In LLM applications, scores above 0.8 on these metrics typically show strong performance, but this could differ depending on the dataset, domain, and use case. More information on each metric is available in the documentation.

In the output below, the average faithfulness score is 0.750, indicating that most answers generally remained consistent with the retrieved context. The context_recall average of 0.500 shows that the system retrieved enough information for a complete answer only half the time. Meanwhile, the context_precision average of 0.625 suggests that a fair portion of the generated content directly matched the retrieved context, but there’s still room for improvement.

When you take a look at the individual questions, both Question 0 and Question 3 scored well on both faithfulness and context precision. This shows an alignment between retrieval and generation. Question 1 had strong recall but only moderate precision, which means that some details were likely added beyond the retrieved context.

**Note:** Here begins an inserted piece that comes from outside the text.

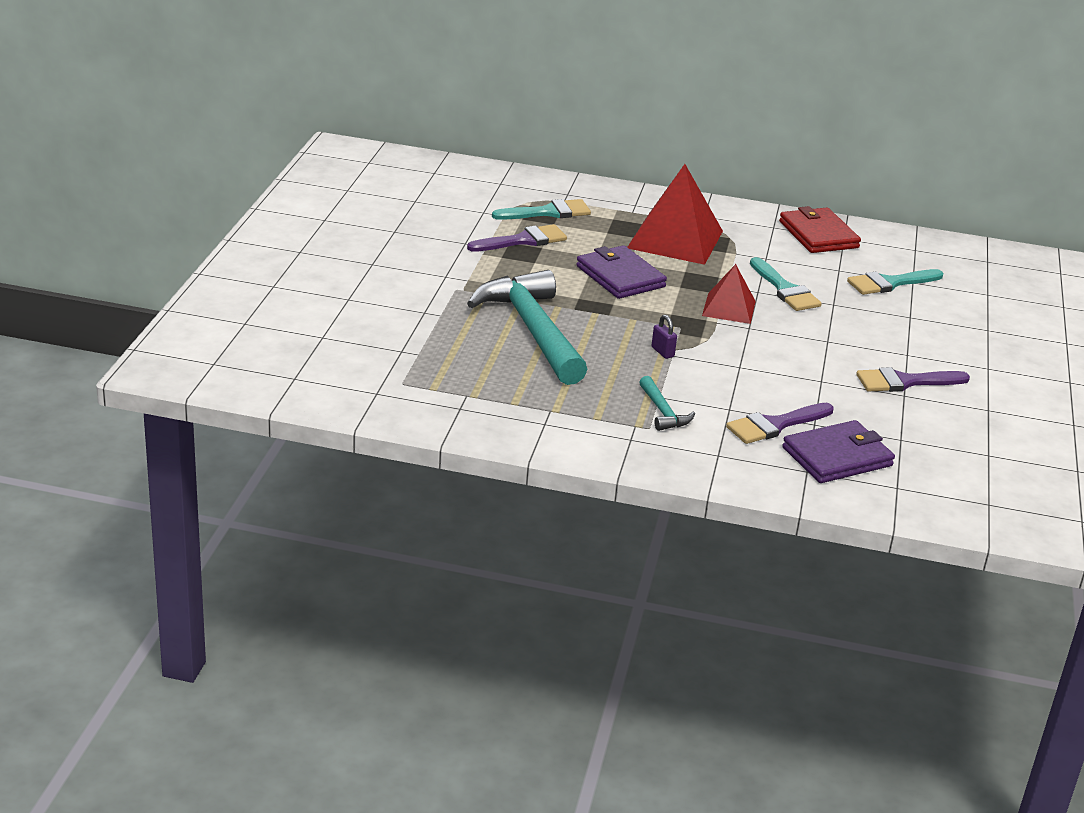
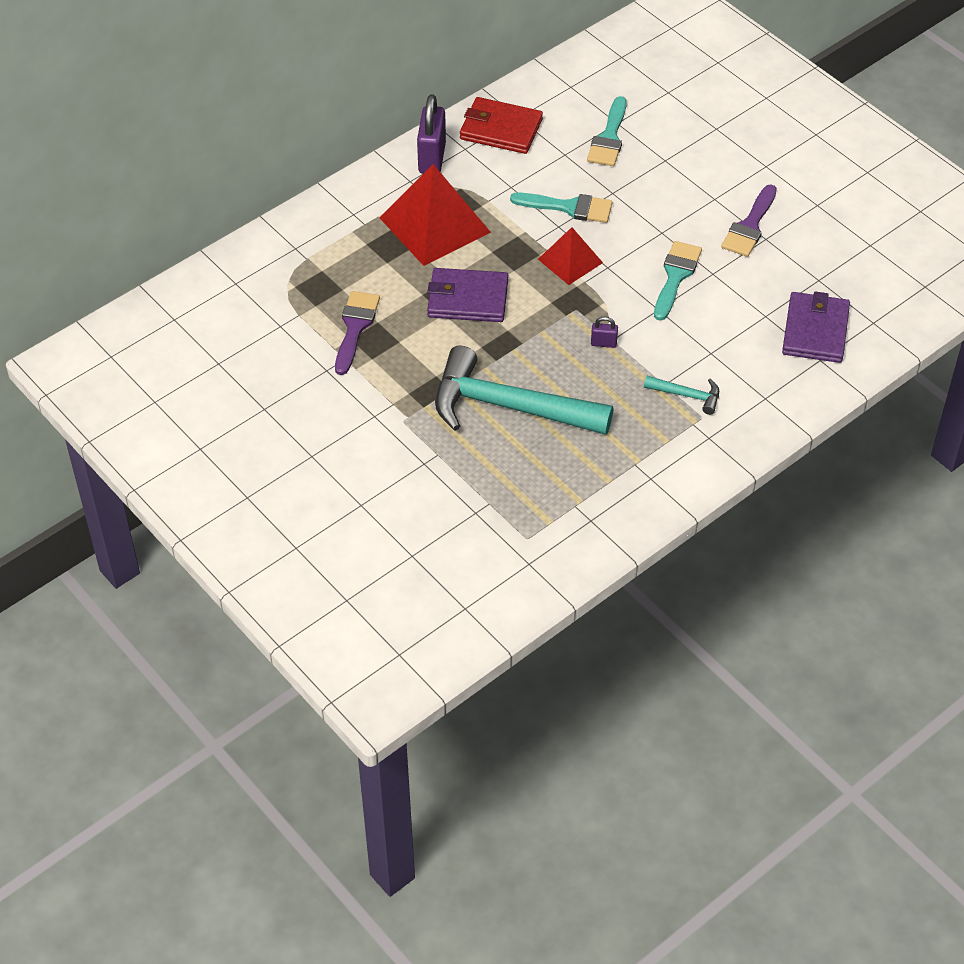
camera: 50 degrees left, 20 degrees up
turquoise brush [492,199,591,220] -> turquoise brush moved to [654,241,702,321]
purple brush [726,403,834,444] -> none
none -> purple padlock [417,94,446,174]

Question 2 scored low on both precision and recall, showing gaps in retrieval and that the generated content drifted away from the provided context.

To improve these results, you could focus on enhancing retrieval quality by experimenting with different embedding models, refining chunking strategies, or applying context engineering to better match user queries. On the generation side, using stricter prompts and other prompt engineering tactics could be helpful in reducing hallucination, and ensuring that evaluation ground truths are tightly aligned with retrieved content will lead to more accurate scoring.

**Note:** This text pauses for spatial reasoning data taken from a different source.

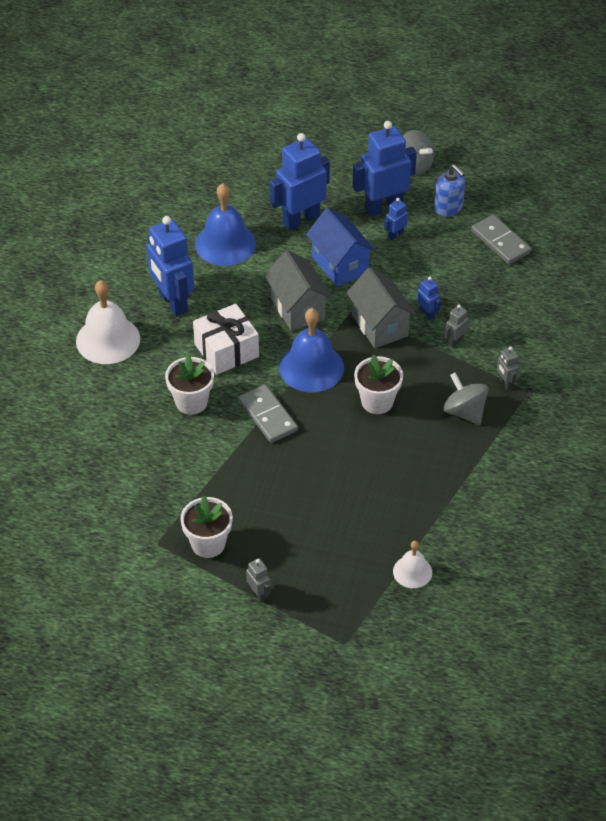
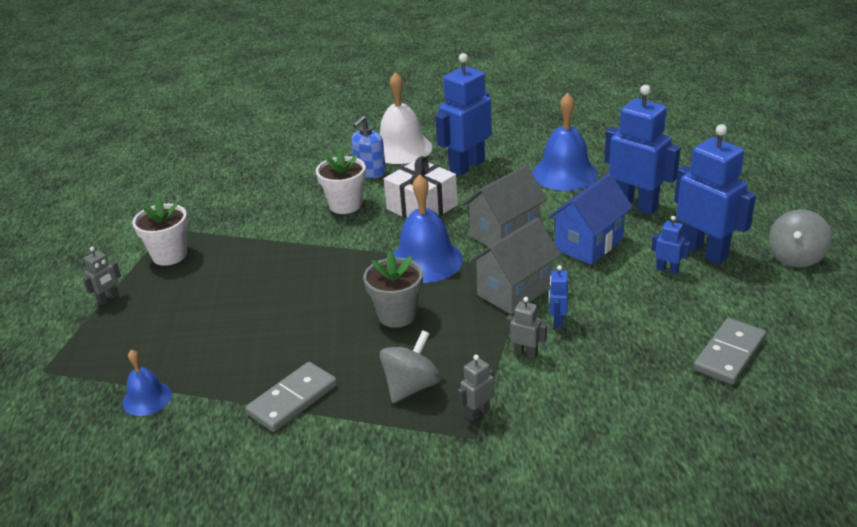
camera: 75 degrees right, 15 degrees down
grey domino [239,385,298,443] -> grey domino moved to [245,362,337,432]
white flower pot [354,354,403,414] -> grey flower pot [363,251,423,328]
white bell [393,541,432,588] -> blue bell [123,350,172,416]
blue robot [417,277,441,320] -> blue robot turned 150 degrees clockwise [549,265,568,328]
blue soap dispenser [434,164,465,217] -> blue soap dispenser moved to [351,116,386,178]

Common challenges with evaluation frameworks like Ragas

While evaluation frameworks such as Ragas can serve as useful baselines, they are only guidelines and are designed to be part of a broader evaluation strategy rather than definitive measures of system quality.

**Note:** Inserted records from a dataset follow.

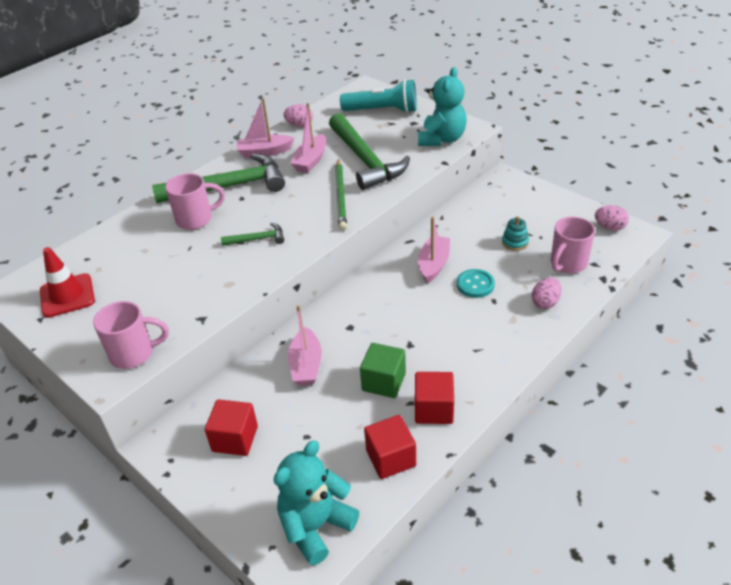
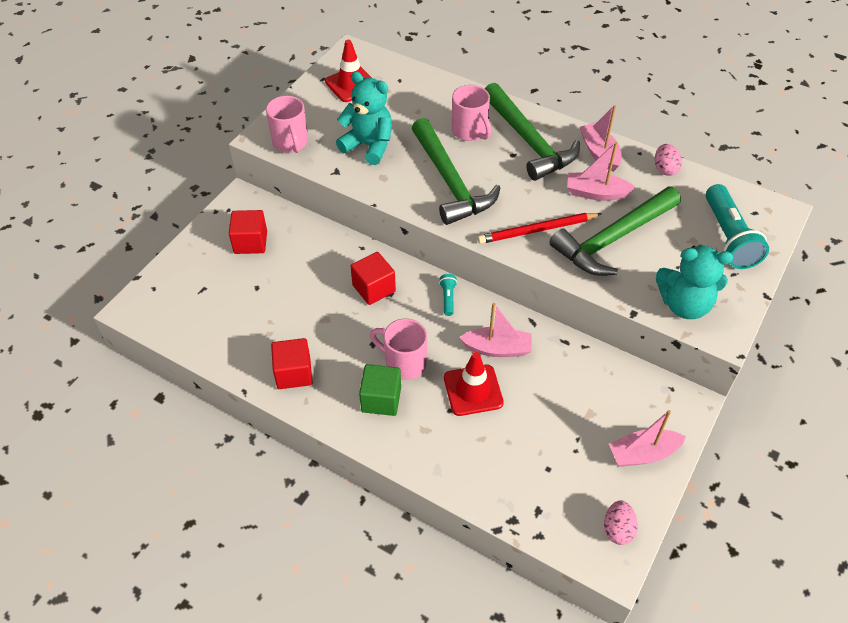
camera: 75 degrees right, 10 degrees up
green hammer [221,223,284,246] -> green hammer [412,118,501,225], size x2.23
turquoise teddy bear [274,441,359,565] -> turquoise teddy bear moved to [336,71,392,165]
pink boat [288,305,322,386] -> pink boat moved to [609,410,686,467]
green pencil [335,159,347,231] -> red pencil [477,213,602,244]
green cube [360,343,406,398] -> green cube moved to [359,364,401,416]
red cube [364,415,416,479] -> red cube moved to [350,252,396,305]
turquoise button [457,269,495,298] -> red traffic cone [444,352,504,416]
turquoise stacking toy [502,216,529,251] -> none
pink egg [532,277,562,309] -> none
pink mug [551,217,595,273] -> pink mug moved to [370,318,427,380]
none -> turquoise flashlight [439,274,457,316]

There are some common issues with evaluation frameworks, which include overly simplistic ground truths that don't provide the whole picture, small sample sizes, and problems with circularity with LLMs evaluating LLMs.

Additionally, there is sometimes a disconnect between evaluation results and actual performance in the real world. Systems that achieve high evaluation scores may perform inconsistently in actual user scenarios and uncommon situations. Frameworks such as this one can focus heavily on specific dimensions such as factual accuracy or relevance while potentially underweighting others, like user experience, response latency, or handling of ambiguous queries.

To mitigate these challenges, you may want to explore A/B testing with real users, using human-in-the-loop reviews or LLM-as-a-judge ensembles as a way of reducing evaluator bias.

Next steps

The example in this blog post is a starting point for working with Ragas. There are also some key considerations to think about for adapting a solution like this at scale:

  • Regularly re-index your content in elasticsearch whenever the source data changes
  • Use a broad, realistic evaluation set to track real-world performance
  • Measure and optimize your system’s speed and cost at production scale to avoid bottlenecks or budget issues.

Conclusion

Using evaluation methods, such as the Ragas framework, can help you determine if your LLM application is performing as intended and provide a sense of its accuracy. It can help guide you in deciding whether to pivot to another model if it's not performing as well as expected, and can be used for side-by-side comparisons of different models to evaluate how well each model works for your purposes.